En écologie, la question démographique fait l’objet d’un véritable tabou. Alors que de nombreux facteurs de pression anthropiques sont étudiés, montrés du doigt et parfois combattus, la problématique du nombre des hommes est généralement passée sous silence, rejetée comme non politiquement correcte. Il s’agit de montrer dans une deuxième partie, avec Didier Barthès, qu’une autre vision, en réalité plus humaniste, est possible : « Un droit contre tous les autres. » Le droit à une reproduction « infinie » s’oppose à tous les autres droits des hommes. Il s’oppose à celui de disposer durablement d’un monde écologiquement viable. Il s’oppose à la mise à disposition d’un confort minimal impliquant une consommation mesurée de ressources. Ce droit s’oppose aussi à lui-même, puisque plus nous laissons grandir notre nombre, plus demain nous devrons prendre de gré ou de force des mesures pour le restreindre. Dit plus simplement, le droit au nombre s’oppose à une société agréable et durable.

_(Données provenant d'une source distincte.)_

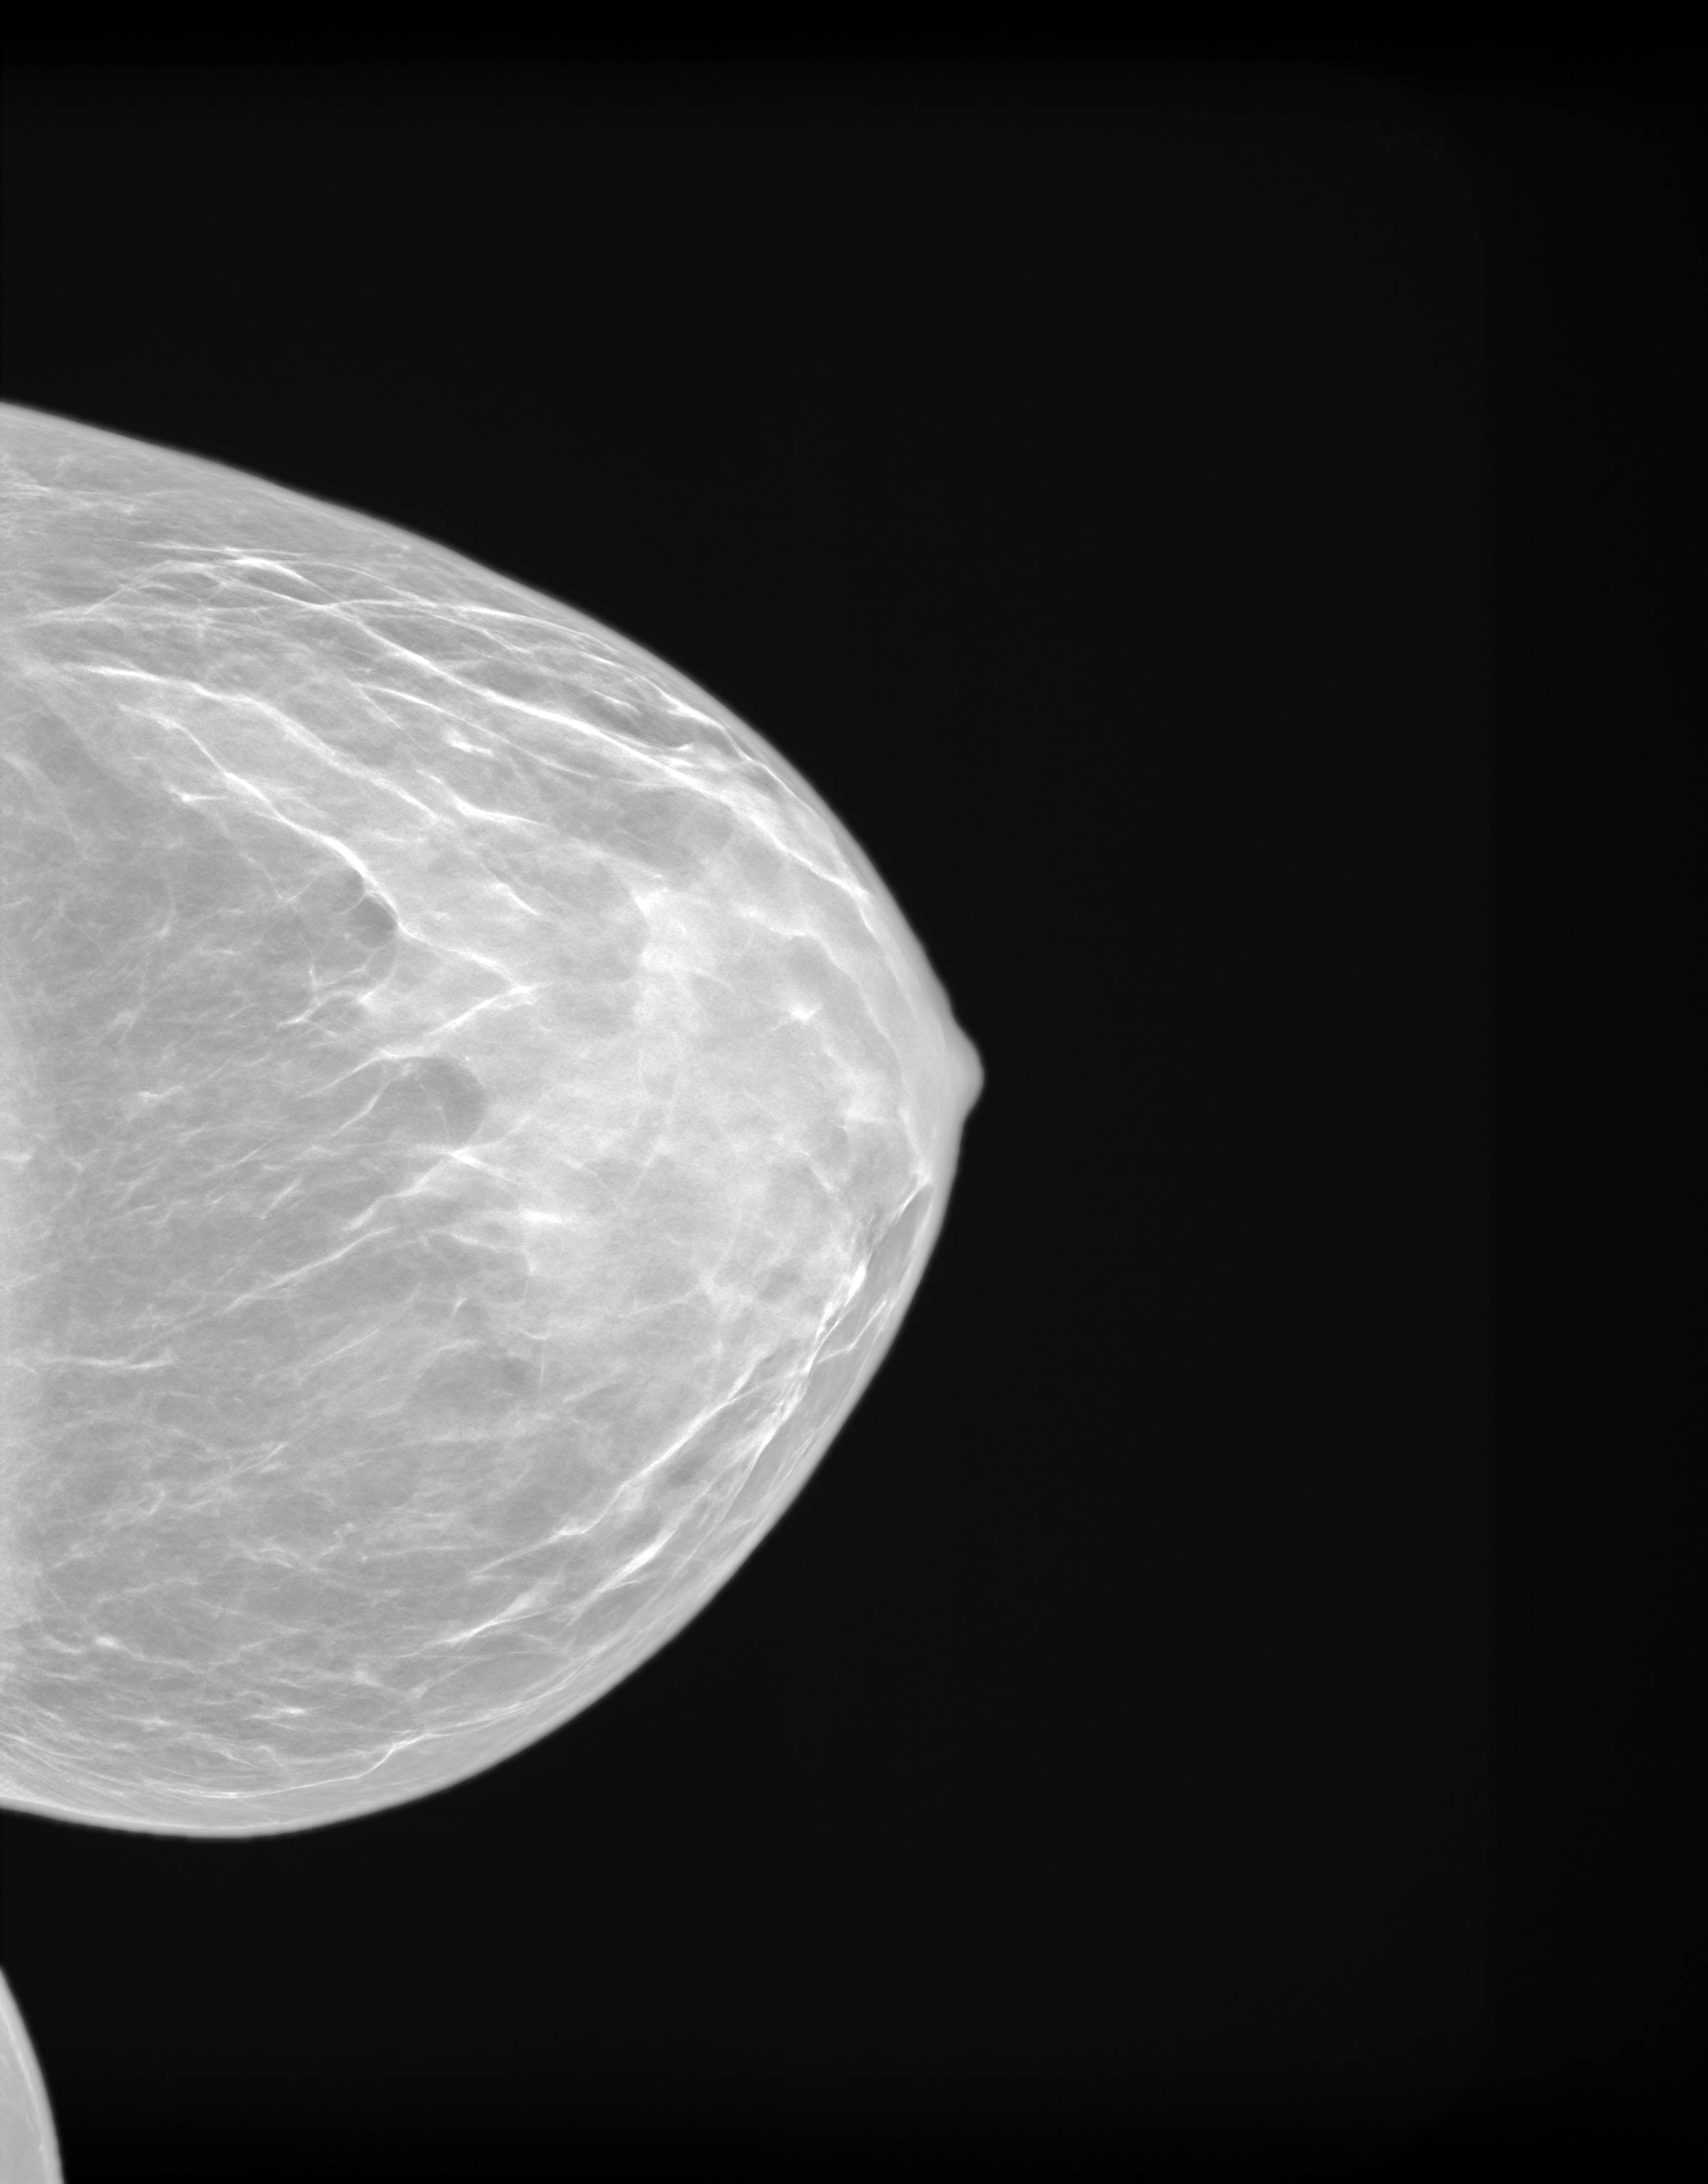
Annual screening mammography examination. Patient: female, 49 years.
Image type: synthesized 2-D view from tomosynthesis. Breast: left. Projection: cranio-caudal projection.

Nous sommes désormais plus de 7 milliards, mais savons-nous seulement de quelle superficie de terre habitable dispose chaque être humain pour produire tout ce qu’il consommera durant sa vie et absorber tous ses déchets ? Nul débat sur la population mondiale n’est pensable sans connaître la réponse à cette question. Introduction au concept de surpollupopulation : le problème n’est aucunement le mode de vie, mais la quantité d’individus qui pratiquent ce mode de vie. La preuve par Tikopia : un très mauvais exemple de « gestion durable ». Comme quoi la décroissance économique n’est qu’une pseudo-solution, alors que la dénatalité au contraire n’a rien d’une utopie. Deux clés majeures : le féminisme, et l’instauration d’une formation scolaire à la non-parentalité. Objectif : 300 millions d’humains en 2100. Ce sont les thèses radicales défendues avec humour par Théophile de Giraud dans « Save the planet, make no baby !»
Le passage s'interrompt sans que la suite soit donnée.